Otherwise, if you have git already installed you can grab the latest copy with the below command. You can also directly download the latest ZIP from SQLmap’s official website.
git clone --depth 1 https://github.com/SQLmapproject/SQLmap.git sqlmap Cloning into 'sqlmap'... remote: Counting objects: 633, done. remote: Compressing objects: 100% (602/602), done. remote: Total 633 (delta 170), reused 171 (delta 20), pack-reused 0 Receiving objects: 100% (633/633), 7.17 MiB | 2.44 MiB/s, done. Resolving deltas: 100% (170/170), done.
Go to the "sqlmap" directory and run the python script to make sure everything is installed correctly.
cd sqlmap python SQLmap.py
If you do not see something like the output above, make sure python is working using
python -V to check the version and if you are in the right location. Now let’s move on this was the easy part.
To get a full list of the options available run
python sqlmap.py -h.
Simple HTTP GET based test
In this simple test we will use a standard HTTP GET based request against a URI with a parameter (?id=5). This will test different SQL injection methods against the id parameter.
python SQLmap.py -u 'http://mytestsite.com/page.php?id=5'
In the results we can see the different methods used against the parameter.
Retrieve the Database Tables
SQLmap can be used to not only test but also to exploit SQL Injection, doing things such as extracting data from databases, updating tables and even popping shells on remote hosts if all the ducks are in line.
Let’s retrieve the tables from the database using the SQL Injection vulnerability we confirmed above. As you will see in the output below we are able to continue testing against the target without having to retest the vulnerability. SQLmap uses information it knows about the site to further exploit the target database. To retrieve data we simply add a parameter to the previous command. By adding --tables we are able to attempt to retrieve all the tables.
python SQLmap.py -u 'http://mytestsite.com/page.php?id=5' --tables
Dump the data
To get data we simply extend our command. Adding -T users will focus in on the users table where we might be able to get some credentials. Adding --dump will tell SQLmap to grab all the data from the users table, first the columns will be enumerated and then the data will be dumped from the columns.
python SQLmap.py -u 'http://mytestsite.com/page.php?id=5' --columns -D DATABASE-NAME -T TABLE-NAME --dump
When testing for SQL Injection it is often necessary to dig into the requests manually in order to determine problems with the test or to confirm or even further exploit a discovered injection. Being able to increase the verbosity of your SQLmap output will help with this testing.
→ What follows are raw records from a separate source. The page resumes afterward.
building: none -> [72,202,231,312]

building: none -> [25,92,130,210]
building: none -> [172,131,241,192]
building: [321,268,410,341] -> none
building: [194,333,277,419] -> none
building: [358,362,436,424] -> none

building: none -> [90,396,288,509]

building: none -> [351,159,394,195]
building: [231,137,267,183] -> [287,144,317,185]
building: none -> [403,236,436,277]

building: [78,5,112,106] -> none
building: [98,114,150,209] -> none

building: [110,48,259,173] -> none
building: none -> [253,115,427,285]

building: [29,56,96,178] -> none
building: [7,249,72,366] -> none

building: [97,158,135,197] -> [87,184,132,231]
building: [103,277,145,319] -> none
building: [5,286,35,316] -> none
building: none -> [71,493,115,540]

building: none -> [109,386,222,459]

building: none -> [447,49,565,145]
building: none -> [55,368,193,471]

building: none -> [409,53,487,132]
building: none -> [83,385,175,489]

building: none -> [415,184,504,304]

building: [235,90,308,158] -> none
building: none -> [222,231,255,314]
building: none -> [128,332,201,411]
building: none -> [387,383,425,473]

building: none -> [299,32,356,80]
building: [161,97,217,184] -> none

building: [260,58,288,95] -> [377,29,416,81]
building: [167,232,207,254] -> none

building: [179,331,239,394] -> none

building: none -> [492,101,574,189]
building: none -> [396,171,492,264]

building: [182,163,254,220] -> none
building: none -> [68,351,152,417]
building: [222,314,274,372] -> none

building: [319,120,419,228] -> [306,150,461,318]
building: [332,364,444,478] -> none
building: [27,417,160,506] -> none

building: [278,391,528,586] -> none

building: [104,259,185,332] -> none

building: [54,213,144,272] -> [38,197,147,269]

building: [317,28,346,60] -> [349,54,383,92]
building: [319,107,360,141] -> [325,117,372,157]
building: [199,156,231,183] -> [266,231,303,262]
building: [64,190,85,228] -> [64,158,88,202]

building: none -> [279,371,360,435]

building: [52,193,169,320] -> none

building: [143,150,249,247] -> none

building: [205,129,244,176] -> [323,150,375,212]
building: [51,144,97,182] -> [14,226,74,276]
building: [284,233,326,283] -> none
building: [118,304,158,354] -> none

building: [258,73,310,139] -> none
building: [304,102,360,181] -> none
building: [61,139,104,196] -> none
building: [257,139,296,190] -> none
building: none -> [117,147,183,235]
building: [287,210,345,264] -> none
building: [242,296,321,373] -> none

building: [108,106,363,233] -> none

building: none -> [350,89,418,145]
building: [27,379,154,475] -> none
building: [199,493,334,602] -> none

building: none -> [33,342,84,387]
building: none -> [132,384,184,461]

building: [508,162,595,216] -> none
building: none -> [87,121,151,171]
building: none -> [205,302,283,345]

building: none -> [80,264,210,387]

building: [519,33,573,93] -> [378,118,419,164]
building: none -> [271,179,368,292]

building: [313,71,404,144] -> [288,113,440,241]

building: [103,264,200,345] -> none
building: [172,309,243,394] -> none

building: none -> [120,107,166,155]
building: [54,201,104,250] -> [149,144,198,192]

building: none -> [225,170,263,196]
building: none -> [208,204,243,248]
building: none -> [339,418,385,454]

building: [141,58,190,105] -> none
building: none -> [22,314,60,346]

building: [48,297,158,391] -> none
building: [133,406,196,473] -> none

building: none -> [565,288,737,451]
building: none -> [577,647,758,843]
By increasing the verbosity to 4 you are able to get the HTTP requests, with 5 you also see the HTTP response headers and 6 will show the full HTTP response. Obviously this can get super noisy but sometimes you need to see what is happening.
Got Database Credentials
This handy tip allows you to connect to the database directly and dump data such as users, databases or tables. The nice thing about this is you don't have to remember the SQL syntax for the database or have a client installed. SQLmap will do the heavy lifting acting as a Database Client to dump data.
DB Connection strings
MySQL, Oracle, Microsoft SQL Server, PostgreSQL.
SQLite, Microsoft Access
Popping Shells and More
SQLmap has a large number of options, and is an amazing tool for becoming one with a database. Apart from popping shells on the target host, you can send requests through tor, find injections in page responses automatically, spider sites and of course perform HTTP POST based testing. These examples just scratch the surface more examples are available on the excellent github wiki page.